TASK TO CARRY OUT
Filter the entries below, keeping every line that has the word "node".

Stored data entries:
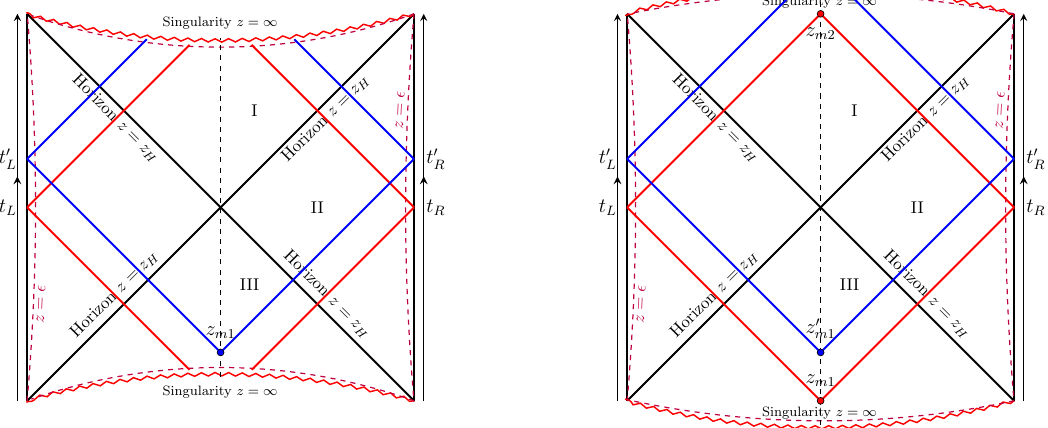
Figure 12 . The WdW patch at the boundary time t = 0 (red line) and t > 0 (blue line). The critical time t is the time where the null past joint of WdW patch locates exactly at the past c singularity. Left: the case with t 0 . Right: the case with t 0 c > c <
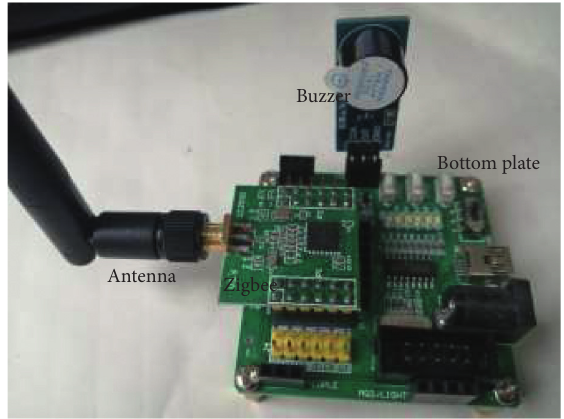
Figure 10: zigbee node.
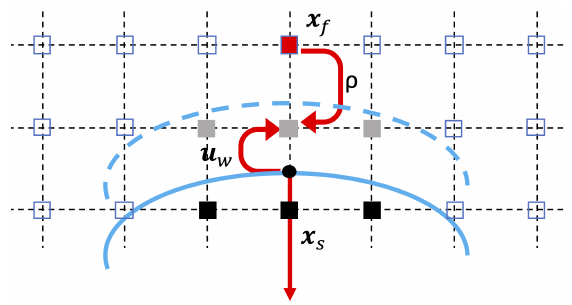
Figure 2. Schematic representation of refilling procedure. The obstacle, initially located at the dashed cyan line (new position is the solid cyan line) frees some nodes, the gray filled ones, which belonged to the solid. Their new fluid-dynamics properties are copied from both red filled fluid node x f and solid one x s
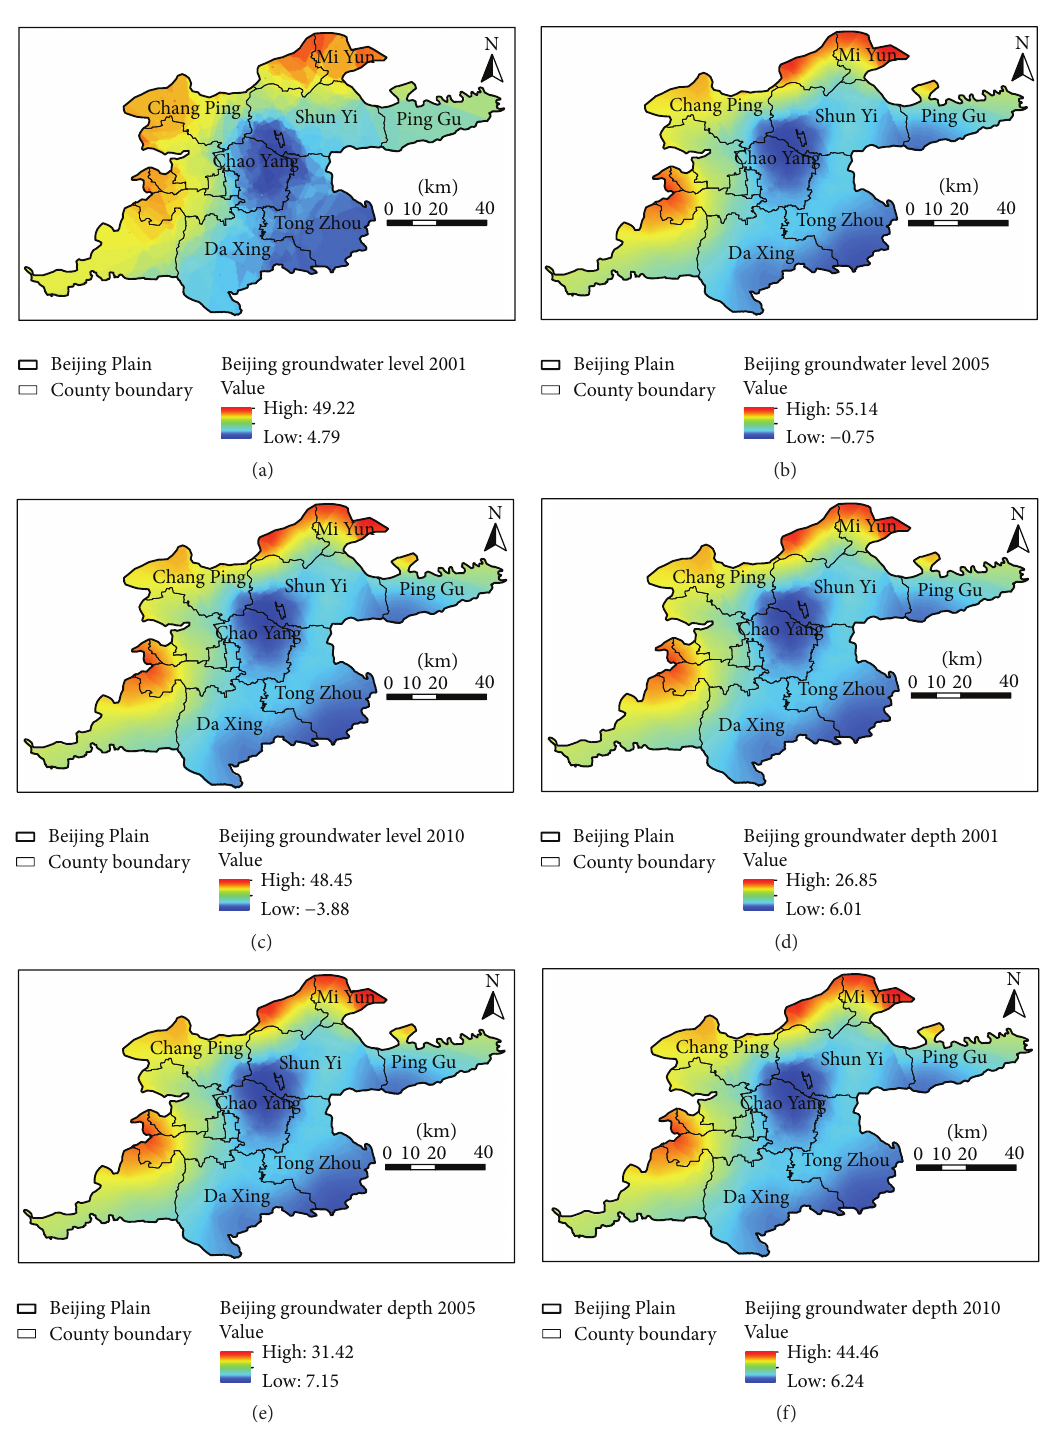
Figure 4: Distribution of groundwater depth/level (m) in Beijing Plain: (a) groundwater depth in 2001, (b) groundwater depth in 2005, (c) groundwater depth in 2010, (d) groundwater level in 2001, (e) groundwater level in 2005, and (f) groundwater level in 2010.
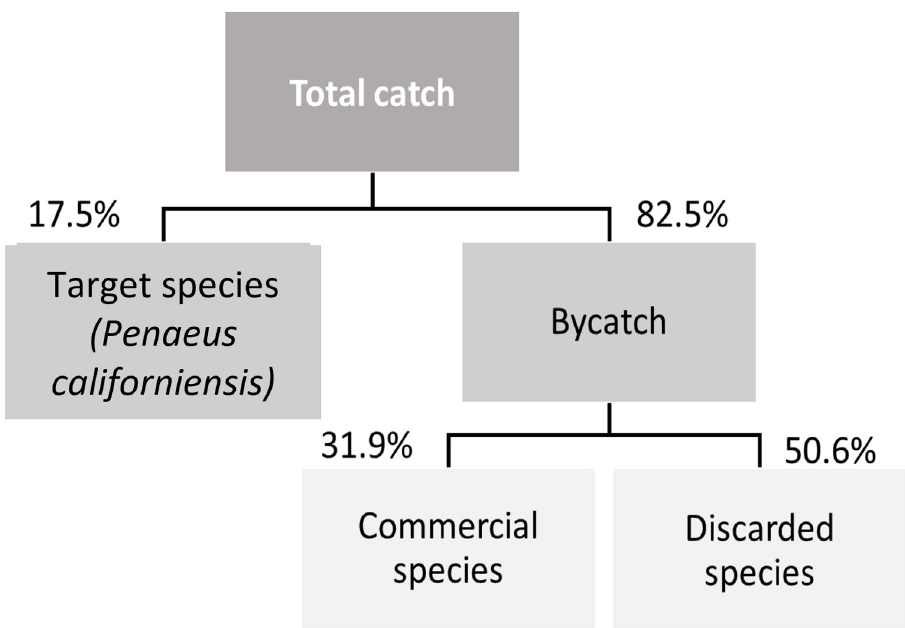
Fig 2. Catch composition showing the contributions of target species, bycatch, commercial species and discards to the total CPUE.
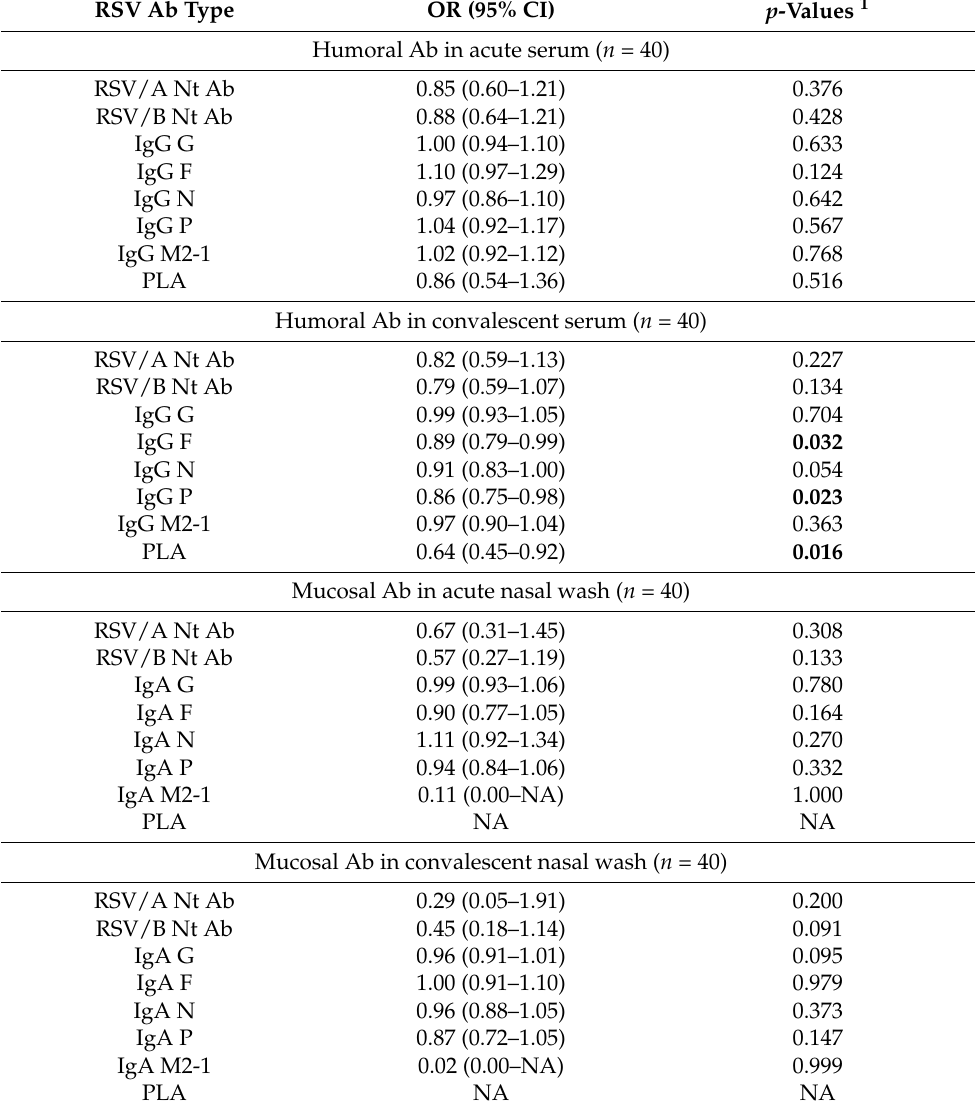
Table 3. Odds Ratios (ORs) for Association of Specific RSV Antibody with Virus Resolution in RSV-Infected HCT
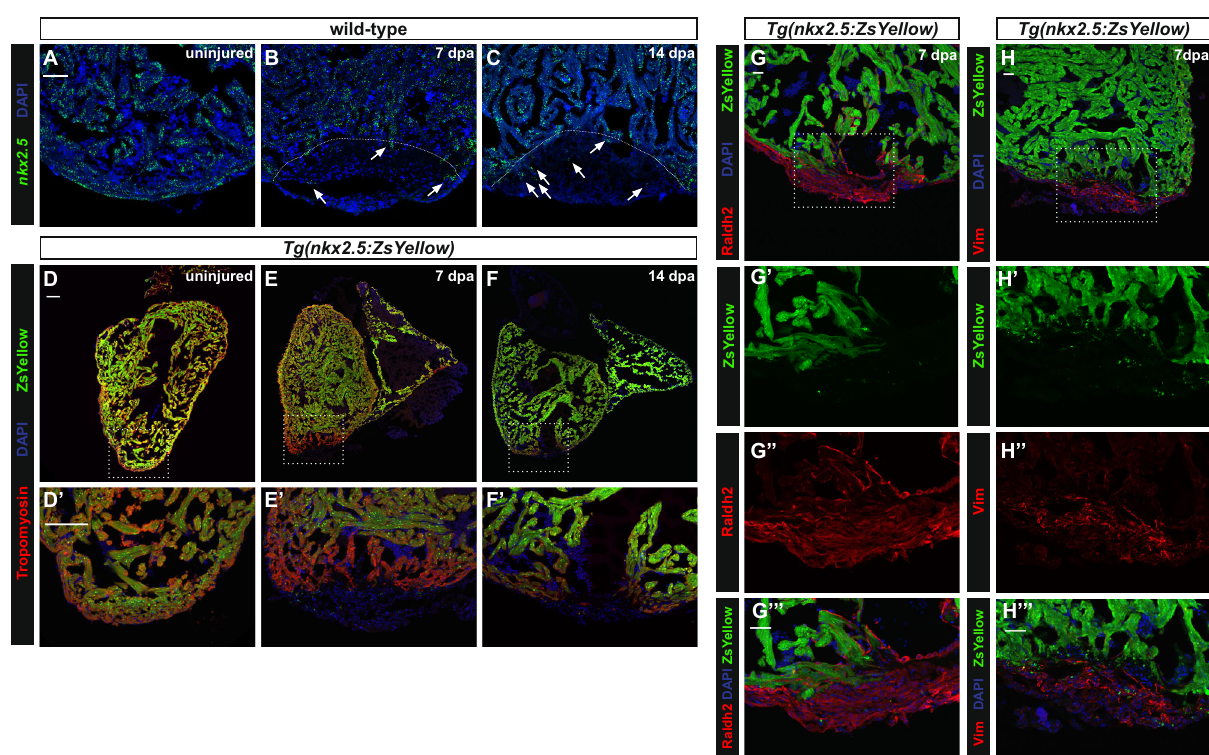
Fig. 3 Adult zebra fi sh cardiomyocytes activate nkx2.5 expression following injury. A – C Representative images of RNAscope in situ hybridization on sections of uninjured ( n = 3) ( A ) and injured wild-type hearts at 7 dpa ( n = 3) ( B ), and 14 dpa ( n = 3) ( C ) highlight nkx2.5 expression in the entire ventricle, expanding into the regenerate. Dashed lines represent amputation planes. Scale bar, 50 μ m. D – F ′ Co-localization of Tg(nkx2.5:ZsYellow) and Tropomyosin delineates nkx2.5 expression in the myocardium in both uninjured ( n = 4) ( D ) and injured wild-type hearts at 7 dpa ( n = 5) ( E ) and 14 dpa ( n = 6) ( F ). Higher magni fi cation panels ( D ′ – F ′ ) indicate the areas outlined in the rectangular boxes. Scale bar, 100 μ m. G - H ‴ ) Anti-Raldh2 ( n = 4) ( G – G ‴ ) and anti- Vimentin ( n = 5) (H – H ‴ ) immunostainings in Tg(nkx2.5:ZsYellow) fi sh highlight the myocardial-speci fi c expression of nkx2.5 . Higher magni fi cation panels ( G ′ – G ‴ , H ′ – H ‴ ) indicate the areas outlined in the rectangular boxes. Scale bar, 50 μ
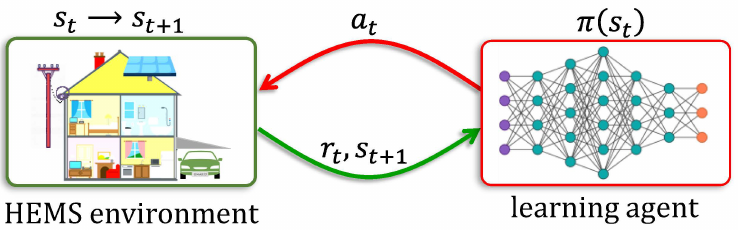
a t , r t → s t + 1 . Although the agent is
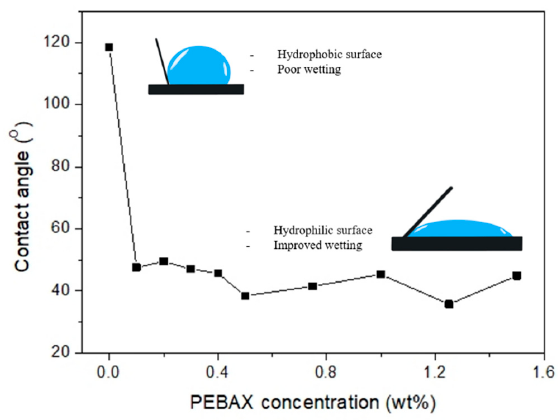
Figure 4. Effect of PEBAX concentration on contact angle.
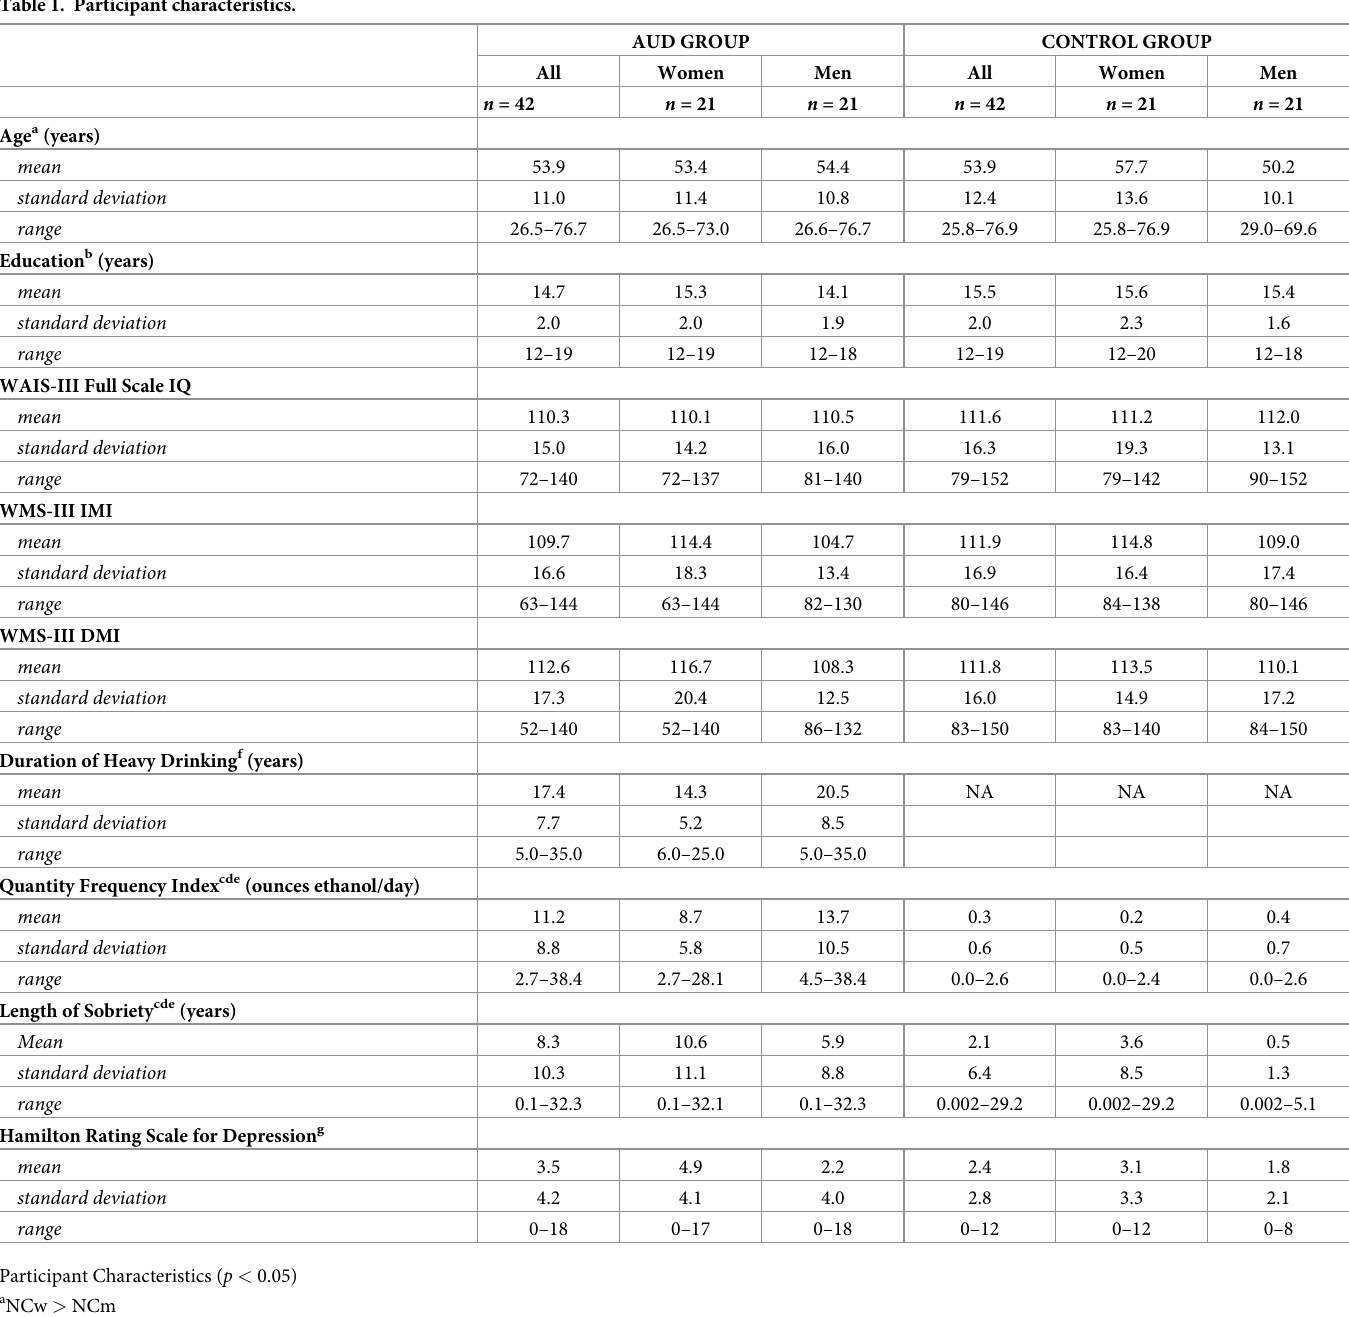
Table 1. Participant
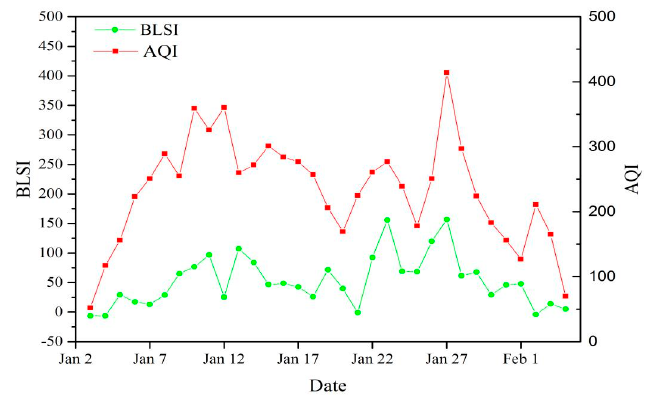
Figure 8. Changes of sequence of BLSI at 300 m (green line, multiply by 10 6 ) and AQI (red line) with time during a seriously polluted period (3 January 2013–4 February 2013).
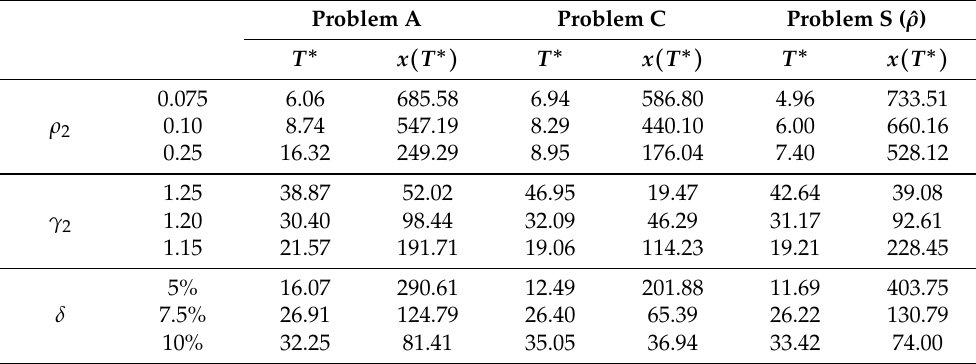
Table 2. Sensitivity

FINISHED TASK
Figure 10: zigbee node.
Figure 2. Schematic representation of refilling procedure. The obstacle, initially located at the dashed cyan line (new position is the solid cyan line) frees some nodes, the gray filled ones, which belonged to the solid. Their new fluid-dynamics properties are copied from both red filled fluid node x f and solid one x s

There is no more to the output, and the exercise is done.